— Но, господин Друэ, раз такова награда за самопожертвование, почему еще находятся люди, отдающие себя другим? — спросил я.
— Они являют доказательство нашего божественного происхождения, — с восторгом, озарявшим его мужественное и честное лицо, ответил г-н Жан Батист. — Были, есть и всегда будут сильные сердца, доблестные души, которые, в отличие от низких умов, стремящихся к доходным местам, богатству, почестям, готовы принять изгнание, тюрьму, мученичество. Такие люди искупают в глазах Верховного Существа низость и падение других людей, и благодаря им мы избавлены от его гнева. Мы вступаем в такую эпоху, мой юный друг, когда, надеюсь, будут явлены отдельные примеры подобной самоотверженности; но на сегодня довольно философии, не надо перегружать ум в ущерб телу. Ты прошел пешком почти четыре льё и, наверное, устал; сейчас уже два часа, ты проголодался… Будешь обедать со мной?
Я отказался:
— Благодарю вас, господин Жан Батист, за честь, какую вы мне оказываете, но я не голоден и совсем не устал.
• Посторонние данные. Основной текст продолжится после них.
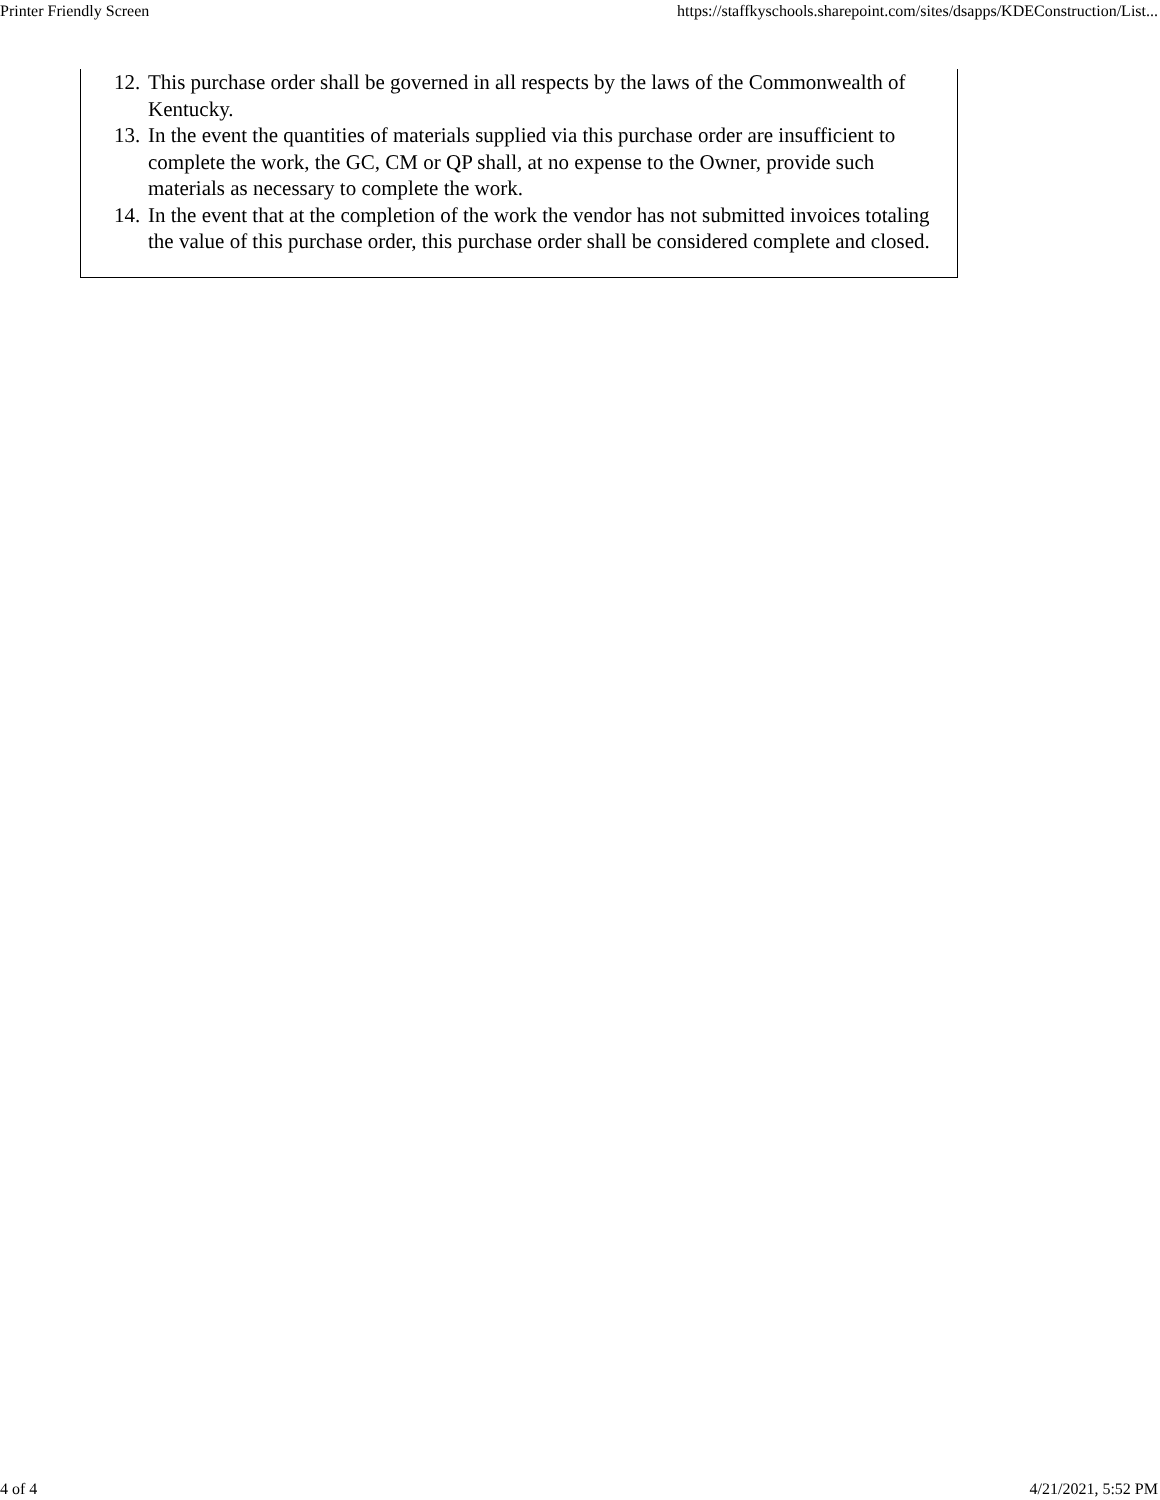Printer Friendly Screen https://staffkyschools.sharepoint.com/sites/dsapps/KDEConstruction/List...
12. This purchase order shall be governed in all respects by the laws of the Commonwealth of Kentucky.
13. In the event the quantities of materials supplied via this purchase order are insufficient to complete the work, the GC, CM or QP shall, at no expense to the Owner, provide such materials as necessary to complete the work.
14. In the event that at the completion of the work the vendor has not submitted invoices totaling the value of this purchase order, this purchase order shall be considered complete and closed.
4 of 4 4/21/2021, 5:52 PM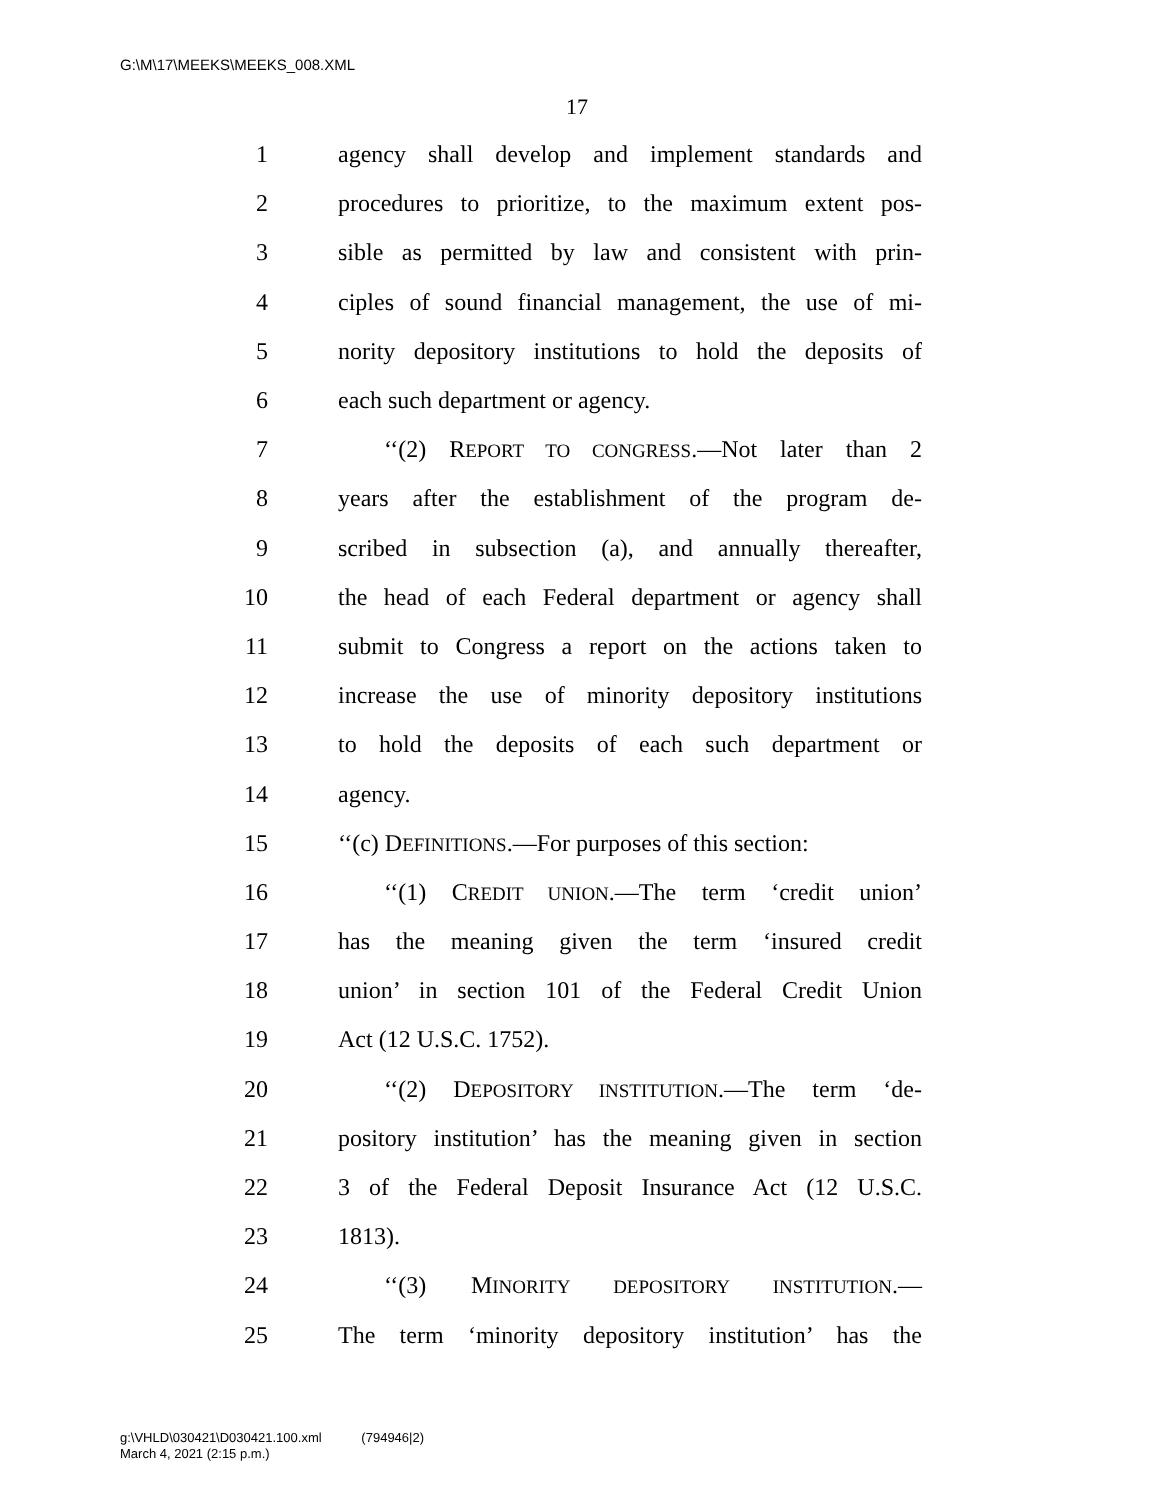G:\M\17\MEEKS\MEEKS_008.XML
17
1 agency shall develop and implement standards and
2 procedures to prioritize, to the maximum extent pos-
3 sible as permitted by law and consistent with prin-
4 ciples of sound financial management, the use of mi-
5 nority depository institutions to hold the deposits of
6 each such department or agency.
7 ‘‘(2) REPORT TO CONGRESS.—Not later than 2
8 years after the establishment of the program de-
9 scribed in subsection (a), and annually thereafter,
10 the head of each Federal department or agency shall
11 submit to Congress a report on the actions taken to
12 increase the use of minority depository institutions
13 to hold the deposits of each such department or
14 agency.
15 ‘‘(c) DEFINITIONS.—For purposes of this section:
16 ‘‘(1) CREDIT UNION.—The term ‘credit union’
17 has the meaning given the term ‘insured credit
18 union’ in section 101 of the Federal Credit Union
19 Act (12 U.S.C. 1752).
20 ‘‘(2) DEPOSITORY INSTITUTION.—The term ‘de-
21 pository institution’ has the meaning given in section
22 3 of the Federal Deposit Insurance Act (12 U.S.C.
23 1813).
24 ‘‘(3) MINORITY DEPOSITORY INSTITUTION.—
25 The term ‘minority depository institution’ has the
g:\VHLD\030421\D030421.100.xml (794946|2)
March 4, 2021 (2:15 p.m.)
Мне просто нужно побыть одному, чтобы подумать о всем том великом, о чем вы мне рассказали. Где-то я прочел, хотя точно не помню где, что хлеб насыщает тело, а слово — ум. Вы так обильно напитали мой ум, что мне кажется, будто я больше не чувствую тела. Я уношу ваш словарь и обещаю вам, он долго будет служить мне. Пусть Господь воздаст вам за тот свет, что вы пролили в мою душу!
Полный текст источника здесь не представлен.